──────── Information
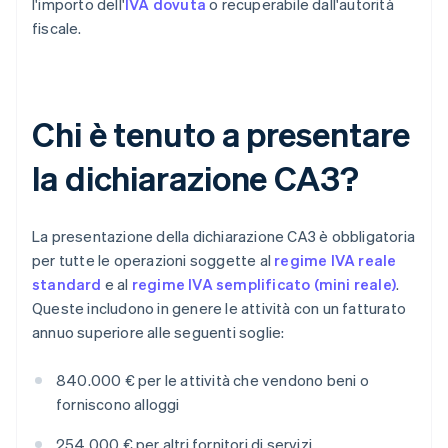
l'importo dell'
IVA dovuta
o recuperabile dall'autorità
fiscale.
Chi è tenuto a presentare
la dichiarazione CA3?
La presentazione della dichiarazione CA3 è obbligatoria
per tutte le operazioni soggette al
regime IVA reale
standard
e al
regime IVA semplificato (mini reale)
.
Queste includono in genere le attività con un fatturato
annuo superiore alle seguenti soglie:
840.000 € per le attività che vendono beni o
forniscono alloggi
254.000 € per altri fornitori di servizi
────────────────
*To do*.
Extract every line of the records that contains the string "dichiarazione", and copy each line in its original order.

*Answer area*.
la dichiarazione CA3?
La presentazione della dichiarazione CA3 è obbligatoria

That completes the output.